3.1. Potential Role of Human Neurexin-3α for Memory and Cognition
An in vitro study demonstrated, via neuronal cell culture, that human neurexin-3α antibodies might interfere with the growth and formation of hippocampal synapses [3], indicating potential defective synaptic information processing and, likely, memory encoding within the hippocampus relevant for declarative memory formation. Animal models suggest that the extracellular epitope neurexin-3α seems to play a major role in the morphology of presynapses, and in the probability of neurotransmitters released at excitatory synapses in the hippocampus, thus affecting mainly presynaptic long-term plasticity [9]. However, other in vitro studies showed that neurexin-3α, with its extracellular site, regulates excitatory receptors, such as the α-amino-3-hydroxy-5-methyl-4-isoxazolpropionic acid receptor (AMPAR), at the postsynaptic site [10]. The postsynapse is crucial for the induction, maintenance, and reversal of long-term synaptic plasticity phenomena, such as long-term potentiation and long-term depression, as synaptic mechanisms of learning and memory. The aforementioned animal experiments suggest that neurexin-3α autoantibodies might impair signaling at glutamatergic synapses, resulting in defective memory formation in humans. In line with our hypothesis, animal studies showed that the formation of fear memory is associated with a significant repression of specific exons in the neurexin-3α gene [11], pointing towards neurexin-3α’s prominent role in generating a memory trace. An underlying mechanism for memory control by neurexin-3α might be the inhibition of AMPAR-mediated synaptic transmission via alternative splicing [12]. AMPAR are key regulators for modulating long-term synaptic plasticity and memory formation [13,14]. Concurring with these assumptions, a recent overview underlined the importance of neurexins to various cognitive functions and circuits [15], not just affecting memory functions.
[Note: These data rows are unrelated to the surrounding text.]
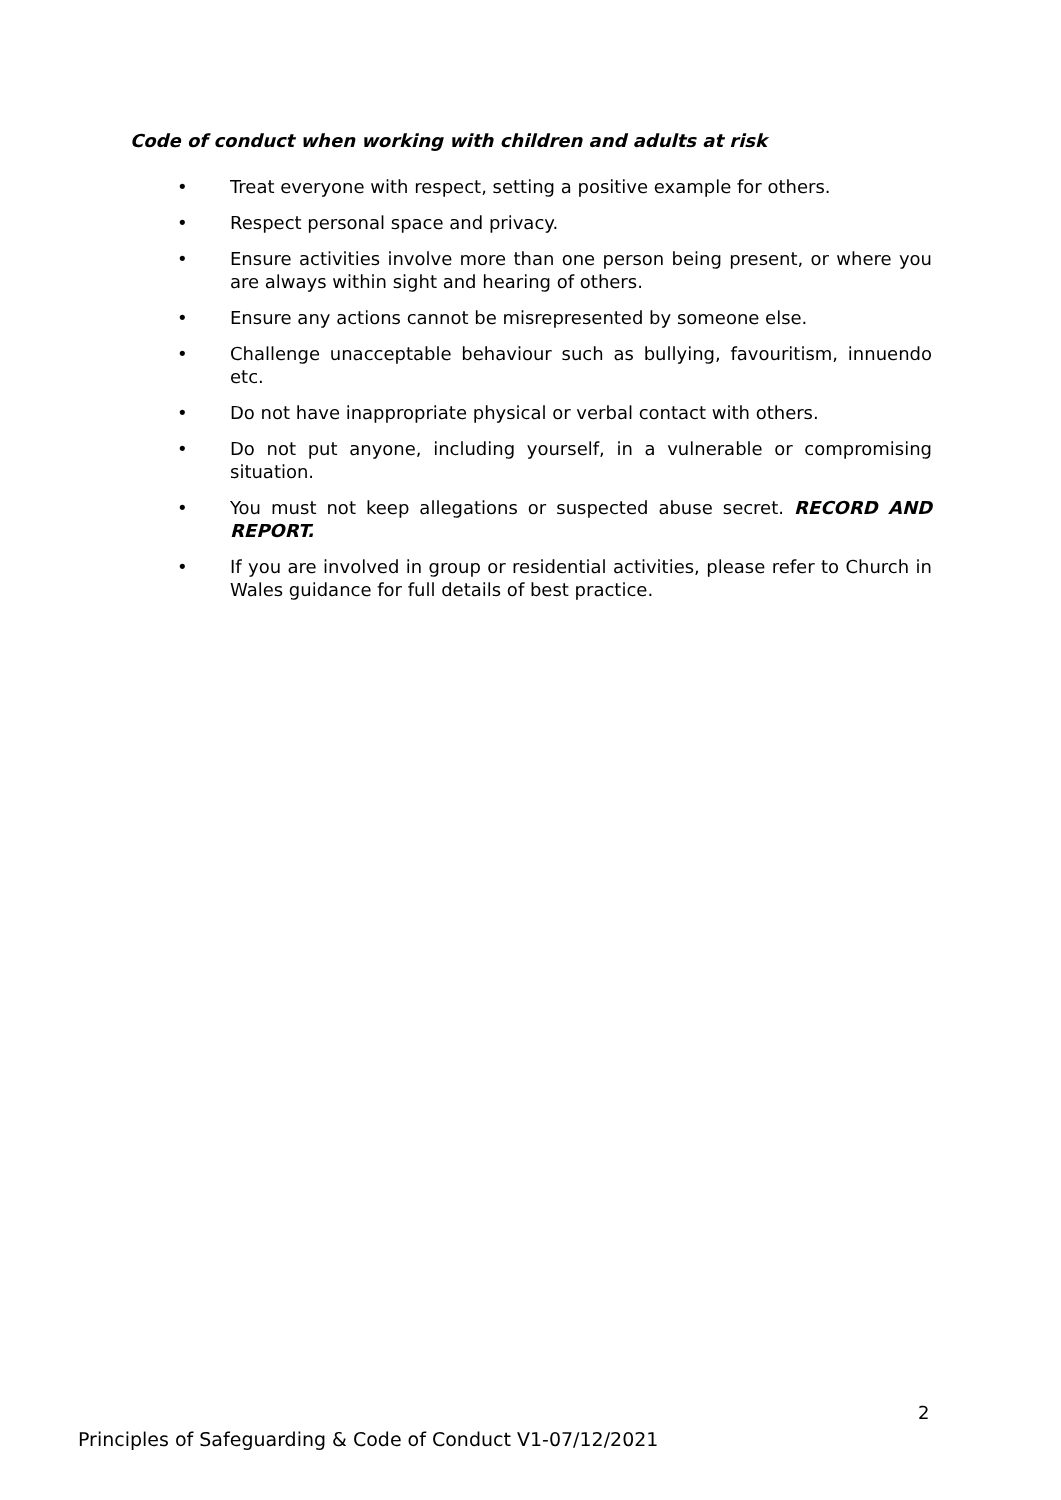Code of conduct when working with children and adults at risk
• Treat everyone with respect, setting a positive example for others.
• Respect personal space and privacy.
• Ensure activities involve more than one person being present, or where you are always within sight and hearing of others.
• Ensure any actions cannot be misrepresented by someone else.
• Challenge unacceptable behaviour such as bullying, favouritism, innuendo etc.
• Do not have inappropriate physical or verbal contact with others.
• Do not put anyone, including yourself, in a vulnerable or compromising situation.
• You must not keep allegations or suspected abuse secret. RECORD AND REPORT.
• If you are involved in group or residential activities, please refer to Church in Wales guidance for full details of best practice.
2
Principles of Safeguarding & Code of Conduct V1-07/12/2021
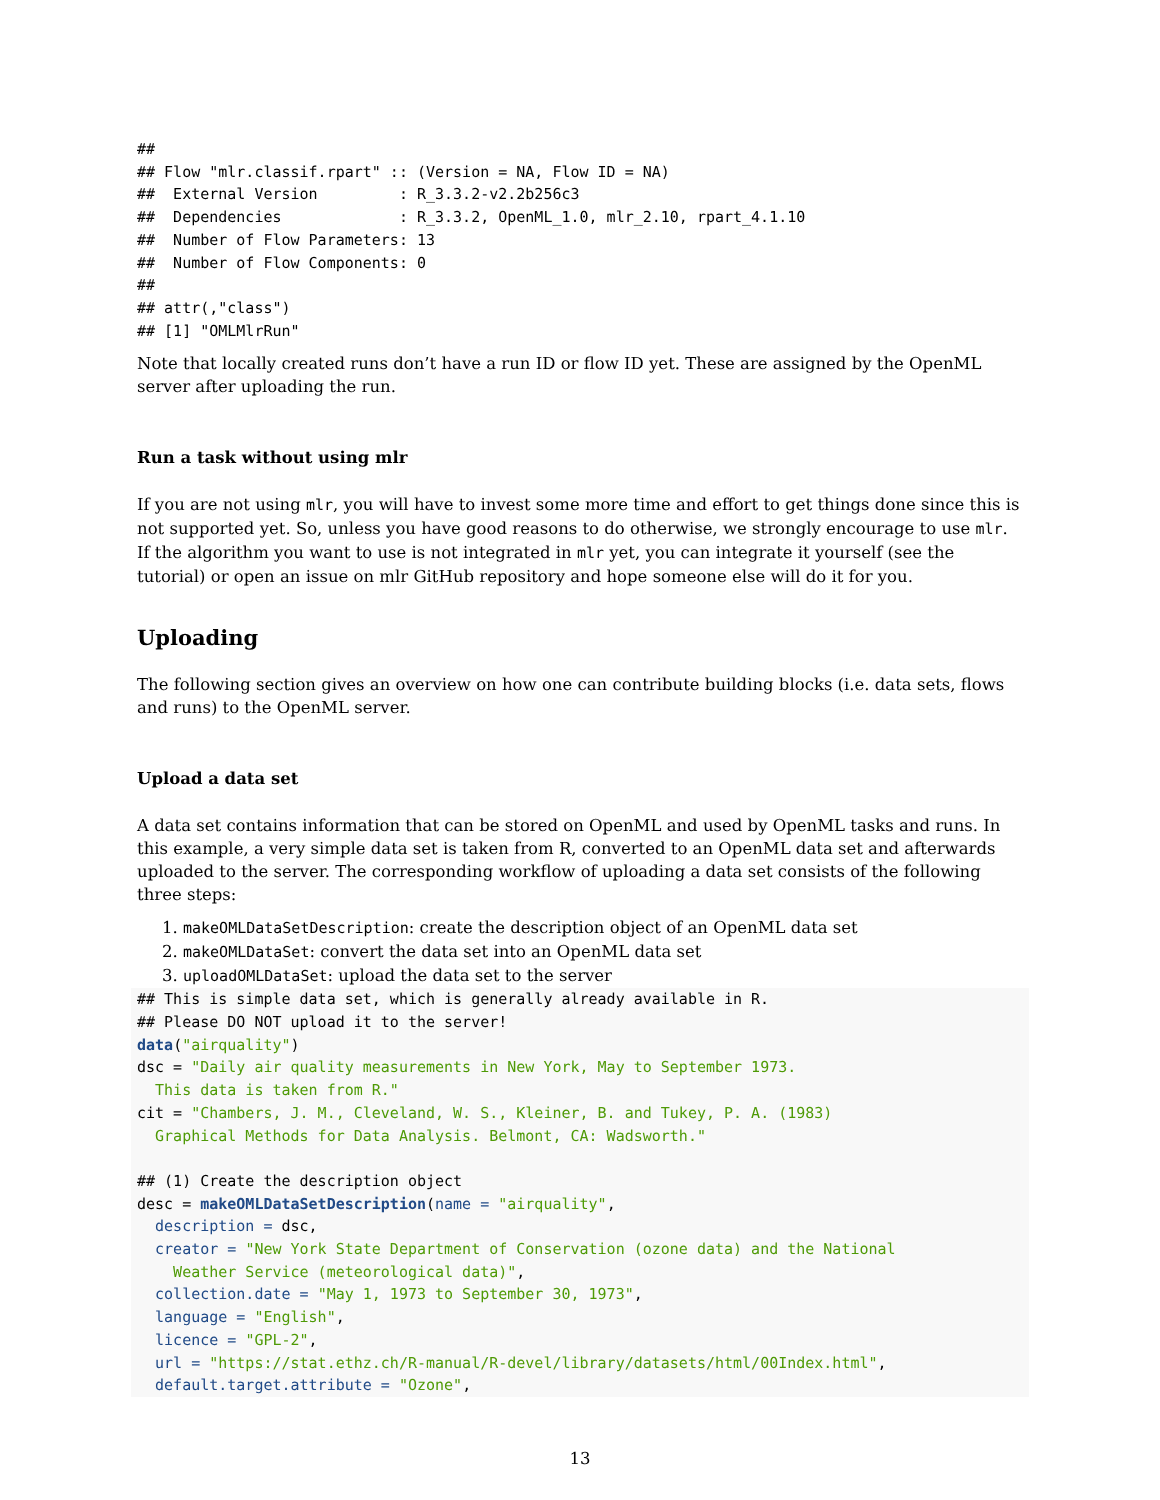##
## Flow "mlr.classif.rpart" :: (Version = NA, Flow ID = NA)
##  External Version         : R_3.3.2-v2.2b256c3
##  Dependencies             : R_3.3.2, OpenML_1.0, mlr_2.10, rpart_4.1.10
##  Number of Flow Parameters: 13
##  Number of Flow Components: 0
##
## attr(,"class")
## [1] "OMLMlrRun"
Note that locally created runs don’t have a run ID or flow ID yet. These are assigned by the OpenML server after uploading the run.
Run a task without using mlr
If you are not using mlr, you will have to invest some more time and effort to get things done since this is not supported yet. So, unless you have good reasons to do otherwise, we strongly encourage to use mlr. If the algorithm you want to use is not integrated in mlr yet, you can integrate it yourself (see the tutorial) or open an issue on mlr GitHub repository and hope someone else will do it for you.
Uploading
The following section gives an overview on how one can contribute building blocks (i.e. data sets, flows and runs) to the OpenML server.
Upload a data set
A data set contains information that can be stored on OpenML and used by OpenML tasks and runs. In this example, a very simple data set is taken from R, converted to an OpenML data set and afterwards uploaded to the server. The corresponding workflow of uploading a data set consists of the following three steps:
1. makeOMLDataSetDescription: create the description object of an OpenML data set
2. makeOMLDataSet: convert the data set into an OpenML data set
3. uploadOMLDataSet: upload the data set to the server
## This is simple data set, which is generally already available in R.
## Please DO NOT upload it to the server!
data("airquality")
dsc = "Daily air quality measurements in New York, May to September 1973.
  This data is taken from R."
cit = "Chambers, J. M., Cleveland, W. S., Kleiner, B. and Tukey, P. A. (1983)
  Graphical Methods for Data Analysis. Belmont, CA: Wadsworth."

## (1) Create the description object
desc = makeOMLDataSetDescription(name = "airquality",
  description = dsc,
  creator = "New York State Department of Conservation (ozone data) and the National
    Weather Service (meteorological data)",
  collection.date = "May 1, 1973 to September 30, 1973",
  language = "English",
  licence = "GPL-2",
  url = "https://stat.ethz.ch/R-manual/R-devel/library/datasets/html/00Index.html",
  default.target.attribute = "Ozone",
13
3.2. Characterization of Brain Metabolism in Mild Cognitive Impairment Associated with Serum Anti-Neurexin-3α Antibodies
We observed many additional features in our patient that are typical for neurexin-3α disease, such as the absence of lesions in the brain MRI. However, the initial 18F-FDG-PET/CT showed distinct prefrontal and parietal hypometabolism. To the best of our knowledge, there are no studies on 18F-FDG-PET in autoimmune encephalitis associated with neurexin-3α autoantibodies. However, some studies have evaluated FDG-patterns in autoimmune encephalitis associated with other autoantibody types. While hypermetabolism in the medial temporal lobe has been described as characteristic for limbic encephalitis with LGI1 antibodies, patterns of selective hypometabolism in other cortical areas have been reported by several working groups [16,17,18,19,20]. Regional cerebral hypometabolism was detected in different brain regions (including frontal and parietal regions as in our patient), while patterns also differed between the autoantibody types involved [21]. The 18F-FDG-PET proved to be more sensitive than an MRI [18,19,20]. Therefore, an 18F-FDG-PET of the brain should be considered a valuable tool in the diagnostic workup of patients with suspected autoimmune encephalitis in addition to whole body imaging. Our patient’s follow-up 18F-FDG-PET revealed normal brain metabolism. Brain metabolism might change over the disease course, influenced potentially by the autoimmune response or other factors. To assess 18F-FDG-PET’s prognostic value during autoimmune encephalitis, more studies applying 18F-FDG-PET/CT with a longitudinal approach are needed.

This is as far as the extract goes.